§ **EXERCISE REQUIREMENTS**
1. Copy the passage about "The Hollars" below word for word, from "John Krasinski: Yeah, it" up to and including "thing I put in.".
2. According to the passage about "The Hollars" below, where did Krasinski and Martindale stop by to talk about making the film?
-- SELECTED TEXT follows --
Both Krasinski and Martindale stopped by the London Hotel in West Hollywood, California to talk about their experiences making “The Hollars.” Martindale showed up first and remarked how she had been travelling to a lot of different places recently. Among those places was San Francisco, and she was stunned to see so many people there wearing jeans and jackets during the summer season. I quickly told her of a quote I heard from the movie “48 Hours:”

“The coldest winter I ever spent was the summer I spent in San Francisco.”

Suffice to say, she and everyone else got a big kick out of that quote.

Once Krasinski came and joined Martindale, the press conference was underway and I asked them both about a specific scene where Martindale ends up acting a monologue (you’ll know it when you see it) which she renders in an amazingly vivid fashion. I asked her how she prepared to deliver this monologue, and her answer revealed there was more to what we saw and the movie’s screenplay written by James C. Strouse.

Margo Martindale: I learned it (laughs), and then I let it happen, and John (Krasinski) wrote it.

John Krasinski: Yeah, it was one of the only scenes that I actually wrote into the script because it was based on an experience that my dad had talked about, so it was bringing a personal spin to it. I talked to Margo about it, and it was just a really special thing to put in there. One of the things I hope for this movie is that you connect to this movie because it relates to your own family, and that the people in the movie stop being family in the movie and starts to become a projection of your own family. So I think innately we put a lot of different stuff from our own families into this movie, and so that was a particular thing I put in.

MM: It’s a beautifully written monologue, and I think probably that you gave me more and more direction on that…

JK: Yes.

MM: Because I needed to know where you wanted it to land and where I was coming from and why was I saying this. So we talked a lot about it, John and I, and I think I probably did that more than any… I don’t know.

JK: I think you did. It was a pretty new addition to the script, so Margo was very good to ask where it was coming from because she knew it was personal.

Please believe me when I say Margo Martindale’s performance is worth the price of admission to see “The Hollars” when it arrives in theaters on August 26.
-- SELECTED TEXT concluded --
-- INFORMATION SUPPLIED follows --
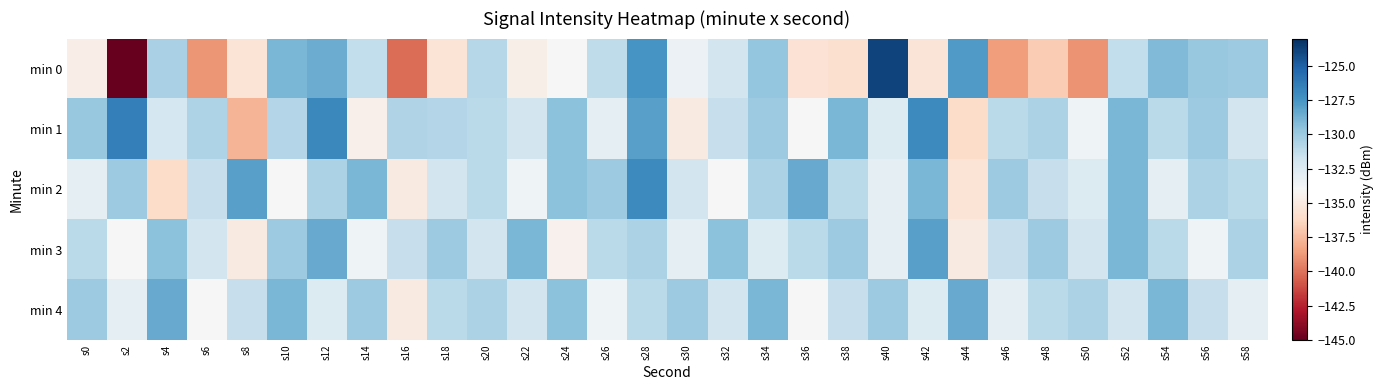

Which series has the largest range (max minus min)?

min 0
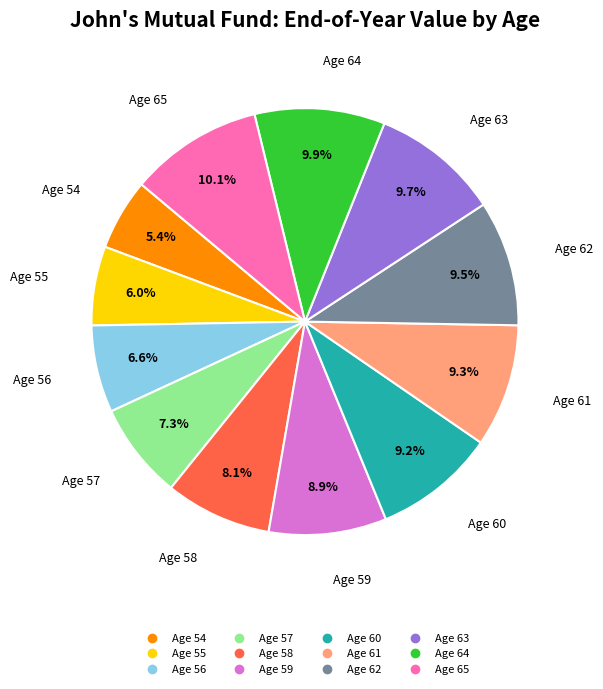

How many slices are in this pie chart?

12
-- INFORMATION SUPPLIED concluded --
§ **WRITTEN ANSWERS**
1.
John Krasinski: Yeah, it was one of the only scenes that I actually wrote into the script because it was based on an experience that my dad had talked about, so it was bringing a personal spin to it. I talked to Margo about it, and it was just a really special thing to put in there. One of the things I hope for this movie is that you connect to this movie because it relates to your own family, and that the people in the movie stop being family in the movie and starts to become a projection of your own family. So I think innately we put a lot of different stuff from our own families into this movie, and so that was a particular thing I put in.

2. The London Hotel in West Hollywood, California.